- Extract -
########################################

Impact
When a corrupted inode on an ext2 filesystem has zero link count, a non‑zero mode and no deletion time, ext2_iget() does not reject it. The kernel then passes it to the VFS and triggers a WARN_ON in drop_nlink during unlink, rename or rmdir. This warning indicates an internal inconsistency and may signal kernel instability, but the CVE description does not confirm a crash or denial of service. The vulnerability is therefore seen as a potential disruptive issue rather than an explicit DoS, based only on the observed warning traces provided.
Affected Systems
All Linux kernel versions that use the ext2 filesystem before the advertised fix are affected. The issue appears in the ext2 subsystem of the kernel, so any host that mounts ext2 or ext3 partitions with such corrupted inodes could be impacted.
Risk and Exploitability
The exploit requires a crafted ext2 image that contains a malformed inode. An attacker with the ability to control the contents of such an image or who can mount a malicious filesystem locally can trigger the warning. The EPSS score is not available and the vulnerability is not in the CISA KEV catalog. While the probability of exploitation is uncertain, repeated triggering of the warning may lead to kernel instability or service disruption on affected systems. The likely attack vector is the presence of a malicious ext2 filesystem image, as inferred from the exploit description.

########################################

- Task item -
Copy the stretch of the ext2 inode vulnerability text from "Risk and Exploitability" through "the exploit description." word for word.

- Provided material -
########################################

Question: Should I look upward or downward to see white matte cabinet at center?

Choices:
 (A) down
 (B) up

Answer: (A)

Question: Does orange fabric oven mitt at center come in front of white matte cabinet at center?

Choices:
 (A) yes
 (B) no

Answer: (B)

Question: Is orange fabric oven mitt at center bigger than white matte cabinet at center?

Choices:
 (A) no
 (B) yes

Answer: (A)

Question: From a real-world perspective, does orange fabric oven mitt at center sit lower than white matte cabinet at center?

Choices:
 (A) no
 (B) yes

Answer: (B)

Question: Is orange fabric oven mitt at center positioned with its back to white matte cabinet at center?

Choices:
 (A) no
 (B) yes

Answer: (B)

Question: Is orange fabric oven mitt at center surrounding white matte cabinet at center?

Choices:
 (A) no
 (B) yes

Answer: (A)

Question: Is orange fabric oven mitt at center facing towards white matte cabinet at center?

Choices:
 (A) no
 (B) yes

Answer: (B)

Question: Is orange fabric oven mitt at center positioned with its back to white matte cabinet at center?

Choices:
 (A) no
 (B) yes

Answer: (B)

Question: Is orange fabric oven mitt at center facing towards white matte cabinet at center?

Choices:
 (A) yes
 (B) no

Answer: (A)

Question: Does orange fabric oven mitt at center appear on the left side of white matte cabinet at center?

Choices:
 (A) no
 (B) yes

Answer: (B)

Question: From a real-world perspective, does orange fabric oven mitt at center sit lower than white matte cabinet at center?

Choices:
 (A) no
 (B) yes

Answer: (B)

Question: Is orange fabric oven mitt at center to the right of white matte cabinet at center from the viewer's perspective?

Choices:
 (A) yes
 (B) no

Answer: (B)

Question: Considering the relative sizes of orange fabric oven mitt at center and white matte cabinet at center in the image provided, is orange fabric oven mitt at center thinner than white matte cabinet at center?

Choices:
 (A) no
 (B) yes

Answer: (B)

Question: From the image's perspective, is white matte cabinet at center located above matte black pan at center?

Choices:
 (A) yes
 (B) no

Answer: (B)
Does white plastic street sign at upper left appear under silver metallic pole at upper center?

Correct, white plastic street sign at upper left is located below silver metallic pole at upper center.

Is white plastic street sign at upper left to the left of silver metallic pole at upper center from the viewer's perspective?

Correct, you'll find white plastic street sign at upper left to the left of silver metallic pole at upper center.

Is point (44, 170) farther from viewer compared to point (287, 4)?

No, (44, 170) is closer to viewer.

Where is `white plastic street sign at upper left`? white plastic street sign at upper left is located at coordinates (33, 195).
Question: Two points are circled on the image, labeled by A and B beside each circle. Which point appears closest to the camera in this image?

########################################

- Solution -
Risk and Exploitability
The exploit requires a crafted ext2 image that contains a malformed inode. An attacker with the ability to control the contents of such an image or who can mount a malicious filesystem locally can trigger the warning. The EPSS score is not available and the vulnerability is not in the CISA KEV catalog. While the probability of exploitation is uncertain, repeated triggering of the warning may lead to kernel instability or service disruption on affected systems. The likely attack vector is the presence of a malicious ext2 filesystem image, as inferred from the exploit description.